• [ASSIGNMENT]
Turn the data, from the line containing "φωστήρες εν τω στερεώματι του ουρανού, διά" through the end of the data, into a Markdown table with the columns Row and Line, numbering each line and skipping blank lines. Leave the pictures out.

• [SUPPLIED MATERIAL]
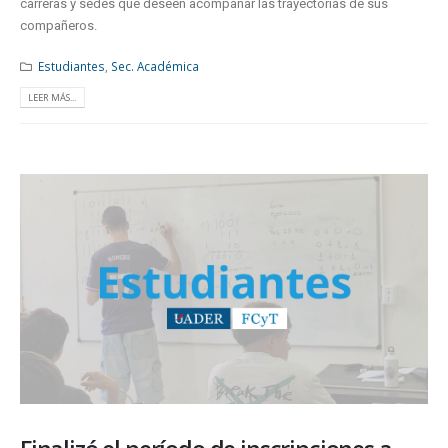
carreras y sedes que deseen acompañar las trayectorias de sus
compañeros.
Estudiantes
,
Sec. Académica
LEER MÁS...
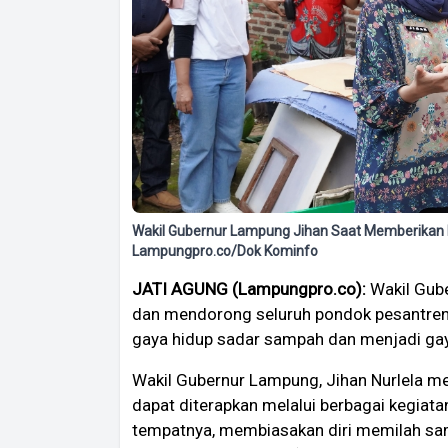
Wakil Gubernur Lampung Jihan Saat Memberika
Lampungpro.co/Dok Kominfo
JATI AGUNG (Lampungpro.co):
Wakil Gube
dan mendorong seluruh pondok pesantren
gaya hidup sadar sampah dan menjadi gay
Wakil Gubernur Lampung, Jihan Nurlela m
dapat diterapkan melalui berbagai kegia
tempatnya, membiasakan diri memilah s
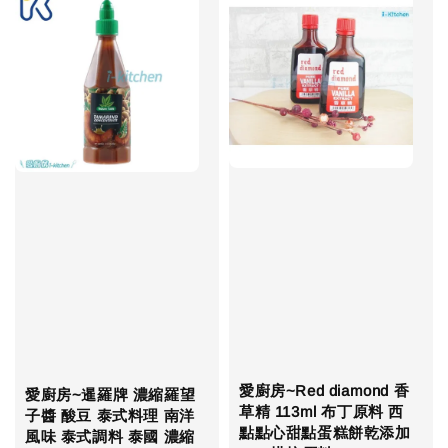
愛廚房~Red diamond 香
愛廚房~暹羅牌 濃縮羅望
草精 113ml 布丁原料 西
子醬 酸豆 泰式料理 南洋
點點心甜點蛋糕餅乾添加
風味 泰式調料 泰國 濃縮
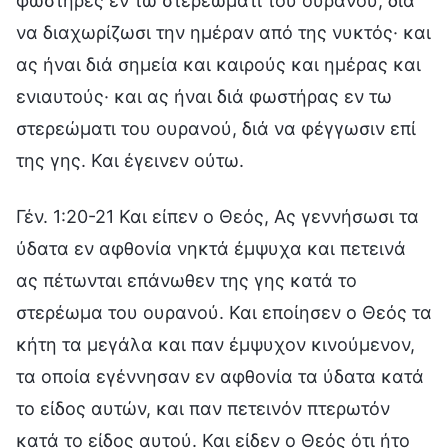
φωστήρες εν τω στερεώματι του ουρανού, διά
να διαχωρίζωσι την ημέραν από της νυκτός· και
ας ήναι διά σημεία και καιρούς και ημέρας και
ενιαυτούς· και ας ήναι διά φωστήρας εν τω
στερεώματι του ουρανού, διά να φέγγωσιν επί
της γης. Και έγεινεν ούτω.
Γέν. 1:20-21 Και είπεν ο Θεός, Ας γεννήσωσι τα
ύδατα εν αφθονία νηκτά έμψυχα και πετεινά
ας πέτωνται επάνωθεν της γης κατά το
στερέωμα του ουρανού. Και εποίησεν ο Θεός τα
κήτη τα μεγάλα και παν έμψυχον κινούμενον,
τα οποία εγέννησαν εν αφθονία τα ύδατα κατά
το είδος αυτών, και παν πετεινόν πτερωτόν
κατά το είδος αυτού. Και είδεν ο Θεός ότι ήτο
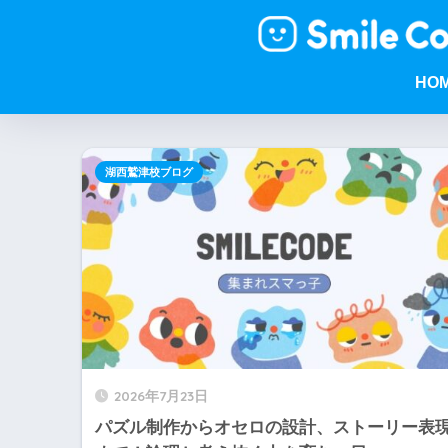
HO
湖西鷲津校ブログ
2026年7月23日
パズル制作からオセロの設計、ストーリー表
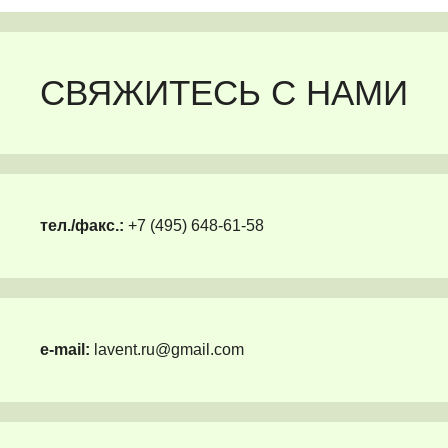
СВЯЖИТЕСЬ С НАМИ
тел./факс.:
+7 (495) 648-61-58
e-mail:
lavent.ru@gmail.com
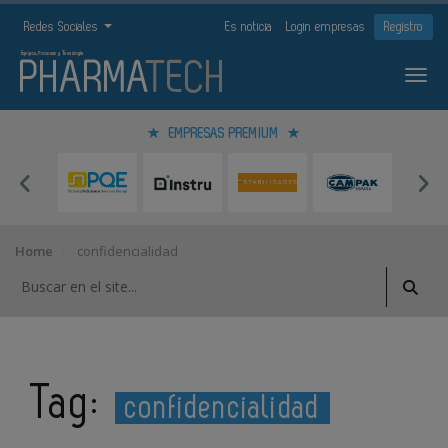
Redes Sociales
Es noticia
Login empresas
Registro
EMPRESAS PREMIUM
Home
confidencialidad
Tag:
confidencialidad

• [ANSWER TO THIS EXERCISE]
| Row | Line |
|---|---|
| 1 | φωστήρες εν τω στερεώματι του ουρανού, διά |
| 2 | να διαχωρίζωσι την ημέραν από της νυκτός· και |
| 3 | ας ήναι διά σημεία και καιρούς και ημέρας και |
| 4 | ενιαυτούς· και ας ήναι διά φωστήρας εν τω |
| 5 | στερεώματι του ουρανού, διά να φέγγωσιν επί |
| 6 | της γης. Και έγεινεν ούτω. |
| 7 | Γέν. 1:20-21 Και είπεν ο Θεός, Ας γεννήσωσι τα |
| 8 | ύδατα εν αφθονία νηκτά έμψυχα και πετεινά |
| 9 | ας πέτωνται επάνωθεν της γης κατά το |
| 10 | στερέωμα του ουρανού. Και εποίησεν ο Θεός τα |
| 11 | κήτη τα μεγάλα και παν έμψυχον κινούμενον, |
| 12 | τα οποία εγέννησαν εν αφθονία τα ύδατα κατά |
| 13 | το είδος αυτών, και παν πετεινόν πτερωτόν |
| 14 | κατά το είδος αυτού. Και είδεν ο Θεός ότι ήτο |
| 15 | HO |
| 16 | 湖西鷲津校ブログ |
| 17 | 2026年7月23日 |
| 18 | パズル制作からオセロの設計、ストーリー表 |
| 19 | СВЯЖИТЕСЬ С НАМИ |
| 20 | тел./факс.: |
| 21 | +7 (495) 648-61-58 |
| 22 | e-mail: |
| 23 | lavent.ru@gmail.com |
| 24 | Redes Sociales |
| 25 | Es noticia |
| 26 | Login empresas |
| 27 | Registro |
| 28 | EMPRESAS PREMIUM |
| 29 | Home |
| 30 | confidencialidad |
| 31 | Tag: |
| 32 | confidencialidad |